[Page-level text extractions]

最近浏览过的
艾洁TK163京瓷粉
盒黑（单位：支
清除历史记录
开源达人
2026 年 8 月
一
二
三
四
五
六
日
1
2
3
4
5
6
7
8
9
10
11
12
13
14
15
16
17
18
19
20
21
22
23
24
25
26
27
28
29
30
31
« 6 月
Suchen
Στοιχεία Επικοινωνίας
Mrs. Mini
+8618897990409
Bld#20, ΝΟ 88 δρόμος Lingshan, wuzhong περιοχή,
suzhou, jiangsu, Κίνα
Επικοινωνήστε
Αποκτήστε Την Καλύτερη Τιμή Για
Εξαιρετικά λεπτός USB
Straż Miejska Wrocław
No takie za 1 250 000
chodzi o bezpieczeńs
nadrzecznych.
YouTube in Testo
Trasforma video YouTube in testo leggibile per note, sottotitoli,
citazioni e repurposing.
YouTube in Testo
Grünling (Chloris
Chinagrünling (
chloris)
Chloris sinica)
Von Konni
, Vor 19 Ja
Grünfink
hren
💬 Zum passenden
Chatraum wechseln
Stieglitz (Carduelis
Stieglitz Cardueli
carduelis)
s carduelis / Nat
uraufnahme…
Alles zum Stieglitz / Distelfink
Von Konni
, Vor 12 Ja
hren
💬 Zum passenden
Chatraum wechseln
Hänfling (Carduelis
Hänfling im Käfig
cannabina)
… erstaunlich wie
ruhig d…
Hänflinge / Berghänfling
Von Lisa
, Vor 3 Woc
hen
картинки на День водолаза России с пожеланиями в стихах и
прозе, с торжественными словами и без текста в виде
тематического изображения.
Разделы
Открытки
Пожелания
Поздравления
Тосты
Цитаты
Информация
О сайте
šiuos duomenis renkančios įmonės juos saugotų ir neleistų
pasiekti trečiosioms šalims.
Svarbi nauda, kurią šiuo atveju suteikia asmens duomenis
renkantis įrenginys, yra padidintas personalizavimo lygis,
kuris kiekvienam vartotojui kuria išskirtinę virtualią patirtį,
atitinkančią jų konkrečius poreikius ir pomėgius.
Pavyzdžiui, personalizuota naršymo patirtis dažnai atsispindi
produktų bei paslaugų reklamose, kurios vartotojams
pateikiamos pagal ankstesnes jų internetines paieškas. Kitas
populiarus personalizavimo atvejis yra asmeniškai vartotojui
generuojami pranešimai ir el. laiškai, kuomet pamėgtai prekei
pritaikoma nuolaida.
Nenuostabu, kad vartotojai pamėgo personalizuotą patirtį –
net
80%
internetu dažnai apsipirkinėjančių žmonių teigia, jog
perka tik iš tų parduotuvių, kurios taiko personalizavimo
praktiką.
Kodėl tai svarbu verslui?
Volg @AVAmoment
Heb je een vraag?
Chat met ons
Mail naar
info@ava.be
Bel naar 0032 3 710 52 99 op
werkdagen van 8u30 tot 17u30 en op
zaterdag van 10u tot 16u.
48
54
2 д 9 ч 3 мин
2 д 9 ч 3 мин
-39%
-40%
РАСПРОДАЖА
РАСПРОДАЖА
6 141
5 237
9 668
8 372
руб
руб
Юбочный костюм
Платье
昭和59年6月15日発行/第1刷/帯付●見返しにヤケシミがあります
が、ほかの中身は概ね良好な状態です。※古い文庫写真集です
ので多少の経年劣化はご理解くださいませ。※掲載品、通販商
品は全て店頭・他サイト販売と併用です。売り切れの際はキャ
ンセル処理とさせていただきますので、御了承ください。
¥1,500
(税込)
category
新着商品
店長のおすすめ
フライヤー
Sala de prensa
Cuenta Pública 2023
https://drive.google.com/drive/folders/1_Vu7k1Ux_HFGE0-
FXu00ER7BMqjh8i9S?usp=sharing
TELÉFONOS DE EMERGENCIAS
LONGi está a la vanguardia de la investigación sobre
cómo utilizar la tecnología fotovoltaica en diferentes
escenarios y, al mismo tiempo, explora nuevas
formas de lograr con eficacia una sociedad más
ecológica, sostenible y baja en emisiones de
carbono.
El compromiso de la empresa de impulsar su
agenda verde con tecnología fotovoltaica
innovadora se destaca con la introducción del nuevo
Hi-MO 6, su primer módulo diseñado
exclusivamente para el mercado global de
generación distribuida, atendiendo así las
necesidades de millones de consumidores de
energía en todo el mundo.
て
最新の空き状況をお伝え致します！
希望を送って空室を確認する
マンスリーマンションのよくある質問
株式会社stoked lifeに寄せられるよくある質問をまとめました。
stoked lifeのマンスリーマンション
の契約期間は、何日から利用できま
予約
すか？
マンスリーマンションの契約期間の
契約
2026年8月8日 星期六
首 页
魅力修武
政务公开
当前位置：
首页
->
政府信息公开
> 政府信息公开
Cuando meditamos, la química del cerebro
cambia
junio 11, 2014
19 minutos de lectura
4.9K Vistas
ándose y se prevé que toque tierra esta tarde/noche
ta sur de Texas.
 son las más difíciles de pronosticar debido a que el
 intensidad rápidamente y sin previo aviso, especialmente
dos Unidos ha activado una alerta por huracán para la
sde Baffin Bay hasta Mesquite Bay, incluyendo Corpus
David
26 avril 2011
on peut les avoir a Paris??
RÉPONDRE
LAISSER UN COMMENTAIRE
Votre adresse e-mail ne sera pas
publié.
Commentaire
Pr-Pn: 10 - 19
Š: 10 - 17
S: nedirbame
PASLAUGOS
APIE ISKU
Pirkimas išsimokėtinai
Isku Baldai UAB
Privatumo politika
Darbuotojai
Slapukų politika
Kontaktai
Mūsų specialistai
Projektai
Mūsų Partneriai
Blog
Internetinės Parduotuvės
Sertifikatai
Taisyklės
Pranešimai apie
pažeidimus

Task requirements: A word-for-word copy of the data is the expected answer.

Written solution:
最近浏览过的
艾洁TK163京瓷粉
盒黑（单位：支
清除历史记录
开源达人
2026 年 8 月
一
二
三
四
五
六
日
1
2
3
4
5
6
7
8
9
10
11
12
13
14
15
16
17
18
19
20
21
22
23
24
25
26
27
28
29
30
31
« 6 月
Suchen
Στοιχεία Επικοινωνίας
Mrs. Mini
+8618897990409
Bld#20, ΝΟ 88 δρόμος Lingshan, wuzhong περιοχή,
suzhou, jiangsu, Κίνα
Επικοινωνήστε
Αποκτήστε Την Καλύτερη Τιμή Για
Εξαιρετικά λεπτός USB
Straż Miejska Wrocław
No takie za 1 250 000
chodzi o bezpieczeńs
nadrzecznych.
YouTube in Testo
Trasforma video YouTube in testo leggibile per note, sottotitoli,
citazioni e repurposing.
YouTube in Testo
Grünling (Chloris
Chinagrünling (
chloris)
Chloris sinica)
Von Konni
, Vor 19 Ja
Grünfink
hren
💬 Zum passenden
Chatraum wechseln
Stieglitz (Carduelis
Stieglitz Cardueli
carduelis)
s carduelis / Nat
uraufnahme…
Alles zum Stieglitz / Distelfink
Von Konni
, Vor 12 Ja
hren
💬 Zum passenden
Chatraum wechseln
Hänfling (Carduelis
Hänfling im Käfig
cannabina)
… erstaunlich wie
ruhig d…
Hänflinge / Berghänfling
Von Lisa
, Vor 3 Woc
hen
картинки на День водолаза России с пожеланиями в стихах и
прозе, с торжественными словами и без текста в виде
тематического изображения.
Разделы
Открытки
Пожелания
Поздравления
Тосты
Цитаты
Информация
О сайте
šiuos duomenis renkančios įmonės juos saugotų ir neleistų
pasiekti trečiosioms šalims.
Svarbi nauda, kurią šiuo atveju suteikia asmens duomenis
renkantis įrenginys, yra padidintas personalizavimo lygis,
kuris kiekvienam vartotojui kuria išskirtinę virtualią patirtį,
atitinkančią jų konkrečius poreikius ir pomėgius.
Pavyzdžiui, personalizuota naršymo patirtis dažnai atsispindi
produktų bei paslaugų reklamose, kurios vartotojams
pateikiamos pagal ankstesnes jų internetines paieškas. Kitas
populiarus personalizavimo atvejis yra asmeniškai vartotojui
generuojami pranešimai ir el. laiškai, kuomet pamėgtai prekei
pritaikoma nuolaida.
Nenuostabu, kad vartotojai pamėgo personalizuotą patirtį –
net
80%
internetu dažnai apsipirkinėjančių žmonių teigia, jog
perka tik iš tų parduotuvių, kurios taiko personalizavimo
praktiką.
Kodėl tai svarbu verslui?
Volg @AVAmoment
Heb je een vraag?
Chat met ons
Mail naar
info@ava.be
Bel naar 0032 3 710 52 99 op
werkdagen van 8u30 tot 17u30 en op
zaterdag van 10u tot 16u.
48
54
2 д 9 ч 3 мин
2 д 9 ч 3 мин
-39%
-40%
РАСПРОДАЖА
РАСПРОДАЖА
6 141
5 237
9 668
8 372
руб
руб
Юбочный костюм
Платье
昭和59年6月15日発行/第1刷/帯付●見返しにヤケシミがあります
が、ほかの中身は概ね良好な状態です。※古い文庫写真集です
ので多少の経年劣化はご理解くださいませ。※掲載品、通販商
品は全て店頭・他サイト販売と併用です。売り切れの際はキャ
ンセル処理とさせていただきますので、御了承ください。
¥1,500
(税込)
category
新着商品
店長のおすすめ
フライヤー
Sala de prensa
Cuenta Pública 2023
https://drive.google.com/drive/folders/1_Vu7k1Ux_HFGE0-
FXu00ER7BMqjh8i9S?usp=sharing
TELÉFONOS DE EMERGENCIAS
LONGi está a la vanguardia de la investigación sobre
cómo utilizar la tecnología fotovoltaica en diferentes
escenarios y, al mismo tiempo, explora nuevas
formas de lograr con eficacia una sociedad más
ecológica, sostenible y baja en emisiones de
carbono.
El compromiso de la empresa de impulsar su
agenda verde con tecnología fotovoltaica
innovadora se destaca con la introducción del nuevo
Hi-MO 6, su primer módulo diseñado
exclusivamente para el mercado global de
generación distribuida, atendiendo así las
necesidades de millones de consumidores de
energía en todo el mundo.
て
最新の空き状況をお伝え致します！
希望を送って空室を確認する
マンスリーマンションのよくある質問
株式会社stoked lifeに寄せられるよくある質問をまとめました。
stoked lifeのマンスリーマンション
の契約期間は、何日から利用できま
予約
すか？
マンスリーマンションの契約期間の
契約
2026年8月8日 星期六
首 页
魅力修武
政务公开
当前位置：
首页
->
政府信息公开
> 政府信息公开
Cuando meditamos, la química del cerebro
cambia
junio 11, 2014
19 minutos de lectura
4.9K Vistas
ándose y se prevé que toque tierra esta tarde/noche
ta sur de Texas.
 son las más difíciles de pronosticar debido a que el
 intensidad rápidamente y sin previo aviso, especialmente
dos Unidos ha activado una alerta por huracán para la
sde Baffin Bay hasta Mesquite Bay, incluyendo Corpus
David
26 avril 2011
on peut les avoir a Paris??
RÉPONDRE
LAISSER UN COMMENTAIRE
Votre adresse e-mail ne sera pas
publié.
Commentaire
Pr-Pn: 10 - 19
Š: 10 - 17
S: nedirbame
PASLAUGOS
APIE ISKU
Pirkimas išsimokėtinai
Isku Baldai UAB
Privatumo politika
Darbuotojai
Slapukų politika
Kontaktai
Mūsų specialistai
Projektai
Mūsų Partneriai
Blog
Internetinės Parduotuvės
Sertifikatai
Taisyklės
Pranešimai apie
pažeidimus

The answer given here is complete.